In our base-case OM, natural mortality (M) was set to 0.45 and steepness (h) to 0.86. In the stock assessment performed by Wang (2017), sensitivity analysis of M and h was conducted with M values of 0.35 and 0.55, and h values of 0.75 and 0.95. However, another stock assessment on striped marlin was performed by Wang (2018) using the Stock Synthesis package in the Indian Ocean; the author conducted a sensitivity analysis based on h values of 0.4 and 0.5 and M values of 0.25, and an age-specific M (controlled by the average M value).

In other studies, for instance, Parker et al. (2018) conducted a stock assessment of striped marlin in IOTC-WPB16 using the Bayesian State-Space Surplus Production Model software, JABBA. In their study, the reference steepness used was 0.5 with a sensitivity analysis of lower value 0.4 and higher value 0.86, while admitting reasonable uncertainty about the natural mortality M.

RECORDS SHOWN:
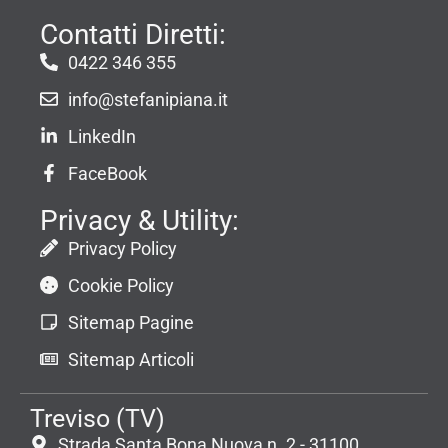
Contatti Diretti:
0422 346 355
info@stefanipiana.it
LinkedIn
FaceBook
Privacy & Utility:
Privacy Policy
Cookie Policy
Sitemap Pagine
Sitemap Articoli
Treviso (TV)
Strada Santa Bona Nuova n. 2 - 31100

--

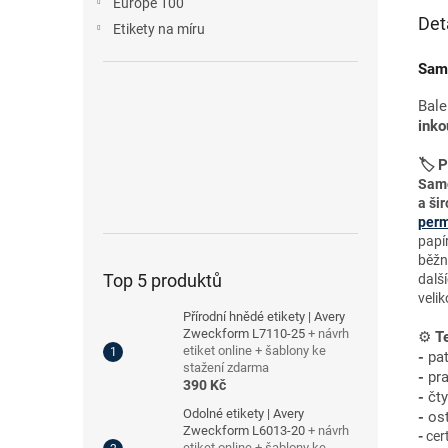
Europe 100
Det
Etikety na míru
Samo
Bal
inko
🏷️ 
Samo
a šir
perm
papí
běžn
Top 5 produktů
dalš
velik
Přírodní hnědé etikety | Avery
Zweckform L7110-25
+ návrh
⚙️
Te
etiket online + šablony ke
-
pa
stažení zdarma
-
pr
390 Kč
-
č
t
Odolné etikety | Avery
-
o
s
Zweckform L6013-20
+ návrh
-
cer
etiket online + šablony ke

ABOUT THIS EXERCISE: Carry on the passage on striped marlin stock assessment, picking up after its last sentence. The records have no connection to the passage on striped marlin stock assessment.

WRITTEN ANSWER:
In the present study, for simulation test progress, individual values of information of each parameter were tested under the environment denoted “clean” and “perfect” operation models. So the results obtained are based on the assumption that the OM settings are constantly perfect. As a result, we only tested a single parameter at one time without any noises from other parameters, which is obviously non-existent in real fisheries. Nevertheless, in this preliminary study, we are still using the single-parameter testing system, as what we actually focus on is the impact of a single parameter rather than the synergistic effect. And we clearly got the valuable result that individual fisheries-independent parameters and the catch-at-age sample size are more informative than fisheries-dependent information. This could be the fundamental theory in VOI study in fisheries, and more studies on the information from other aspects could be done based on our research.

As we all know, uncertainties are glued together and always appear at the same time. Thus, future works should be geared toward multi-impact parameter simulation tests to detect interactions within uncertainties.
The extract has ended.